B) Remember that, if an offer seems too good to be true, it probably is!
C) If the offer comes from a suspicious sender, don’t click!
5. Call to Action.
Everything in the email, all the work the cybercriminal has put in, is all to convince you to take action and either click on the link they’ve given you, download the attachment, or reply to them.
STOP. RIGHT. THERE.
Don’t blindly trust links! Don’t blindly download attachments. Don’t blindly reply.
You must always fully verify it is an email that can be trusted before you take any action.
If you are on a laptop/desktop, you have the ability to hover over the link (without clicking) to see the url it will send you to if you click. If that URL looks nothing like where it is claiming you will be going. DON’T CLICK!
Also, if the email says it’s coming from a place you trust, but you aren’t sure about the email itself, then just use your browser separately and type in the website address you are familiar with.
Don’t open attachments from unknown recipients.

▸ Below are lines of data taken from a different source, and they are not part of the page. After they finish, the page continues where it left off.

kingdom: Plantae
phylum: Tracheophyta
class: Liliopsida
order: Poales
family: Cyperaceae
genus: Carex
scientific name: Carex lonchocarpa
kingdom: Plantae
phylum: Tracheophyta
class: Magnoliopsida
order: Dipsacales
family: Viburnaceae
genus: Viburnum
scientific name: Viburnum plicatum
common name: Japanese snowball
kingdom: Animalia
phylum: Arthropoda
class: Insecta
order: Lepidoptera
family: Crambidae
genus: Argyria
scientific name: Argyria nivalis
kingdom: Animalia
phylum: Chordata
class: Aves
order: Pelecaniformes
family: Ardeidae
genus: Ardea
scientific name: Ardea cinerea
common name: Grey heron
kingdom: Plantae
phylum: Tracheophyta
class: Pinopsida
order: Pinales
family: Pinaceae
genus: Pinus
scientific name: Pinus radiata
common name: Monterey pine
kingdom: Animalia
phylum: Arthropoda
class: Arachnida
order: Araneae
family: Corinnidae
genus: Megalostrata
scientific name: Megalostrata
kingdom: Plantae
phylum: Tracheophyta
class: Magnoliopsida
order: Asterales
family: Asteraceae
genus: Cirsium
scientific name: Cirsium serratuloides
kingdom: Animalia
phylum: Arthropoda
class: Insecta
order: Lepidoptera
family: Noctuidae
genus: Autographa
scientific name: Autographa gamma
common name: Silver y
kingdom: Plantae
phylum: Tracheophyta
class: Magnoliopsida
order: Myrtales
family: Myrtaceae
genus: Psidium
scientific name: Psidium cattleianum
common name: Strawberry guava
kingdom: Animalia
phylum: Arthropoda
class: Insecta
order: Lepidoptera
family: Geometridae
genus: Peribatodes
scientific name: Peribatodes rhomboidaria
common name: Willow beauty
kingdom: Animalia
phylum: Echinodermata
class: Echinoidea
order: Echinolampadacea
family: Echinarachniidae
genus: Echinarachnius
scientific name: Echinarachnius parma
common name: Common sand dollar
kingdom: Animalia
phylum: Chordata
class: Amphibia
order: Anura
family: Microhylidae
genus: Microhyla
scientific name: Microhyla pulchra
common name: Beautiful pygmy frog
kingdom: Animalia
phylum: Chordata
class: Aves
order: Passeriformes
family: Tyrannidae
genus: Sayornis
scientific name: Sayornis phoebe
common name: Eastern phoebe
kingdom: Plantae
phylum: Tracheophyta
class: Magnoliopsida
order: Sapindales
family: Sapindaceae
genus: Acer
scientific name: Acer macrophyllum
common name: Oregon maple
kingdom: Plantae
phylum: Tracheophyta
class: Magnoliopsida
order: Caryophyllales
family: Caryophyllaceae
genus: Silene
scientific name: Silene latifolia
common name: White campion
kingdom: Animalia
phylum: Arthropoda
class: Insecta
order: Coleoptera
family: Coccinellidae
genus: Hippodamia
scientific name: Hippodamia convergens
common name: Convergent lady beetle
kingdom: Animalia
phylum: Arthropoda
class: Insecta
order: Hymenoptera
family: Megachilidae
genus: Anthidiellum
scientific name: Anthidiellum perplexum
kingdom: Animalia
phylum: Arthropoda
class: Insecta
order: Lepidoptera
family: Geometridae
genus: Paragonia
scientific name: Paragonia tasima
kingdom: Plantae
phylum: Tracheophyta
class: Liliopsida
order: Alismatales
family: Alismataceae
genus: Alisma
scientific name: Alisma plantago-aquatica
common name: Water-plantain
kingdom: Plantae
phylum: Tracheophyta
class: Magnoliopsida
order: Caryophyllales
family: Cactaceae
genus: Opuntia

Word, text, Excel, and PDF files can hide malware. As a rule of thumb, don’t open any executable files (ending in the extension .exe) from any recipient.
- Watch out for letter or number swapping!
-‘r’ next to ‘n’ to replace an ‘m’ such as .corn instead of .com
– ‘0’ in place of an ‘o’
-‘!’ in place of an ‘I’
– a lower case ‘L’ (l) in place of an upper case “i” (I)
- Watch out for misplaced punctuation “n.caldwell” or “nc.aldwell”
- Don’t click on a link from a company you don’t do business with or don’t expect any correspondence from.
- When it doubt, use a tool like Virus Total to check if anti-virus engines have recorded the URL as malicious.
3. Use Email-Security Tools
Email spam filtering and anti-virus help make your email more secure, but you need to keep them up-to-date. Enable automatic updates both for your security tools and your email application if you’re using a desktop version. Don’t forget to keep your mobile email app current as well.
4. Separate Personal and Work Accounts
If you have to use your machine for both work and personal activity, be sure you are doing all you can to separate them from each other.
Don’t sign up for personal accounts — such as social media, shopping accounts, or streaming services —with your work email. Even if you are intending to sign up for a newsletter that is in line with your role at work, unless it’s an approved site by your company’s IT team, don’t use your work email to sign up.
The fewer groups, lists, or sites that have your work email info, the better. It’s also important to keep your personal accounts as safe as possible. To better protect your personal email, icreate a separate account for purposes like subscribing to news lists, accessing gated content, and receiving merchant updates.
5. Don’t Email Sensitive Information
Your email can be intercepted during transmission. Don’t email anything containing sensitive or confidential data. Instead, use a secure, encrypted file-sharing service.
These are basic actions that all individuals can take to protect their email. Organizations should include these and other best practices in their cybersecurity awareness training program.
At the organizational level, a holistic cybersecurity plan should include other strategies like using more advanced email tools and threat detection and response, along with effective teaching materials to keep employees on guard, but even simple things that each end user does at the personal level can go a long way in keeping data secure.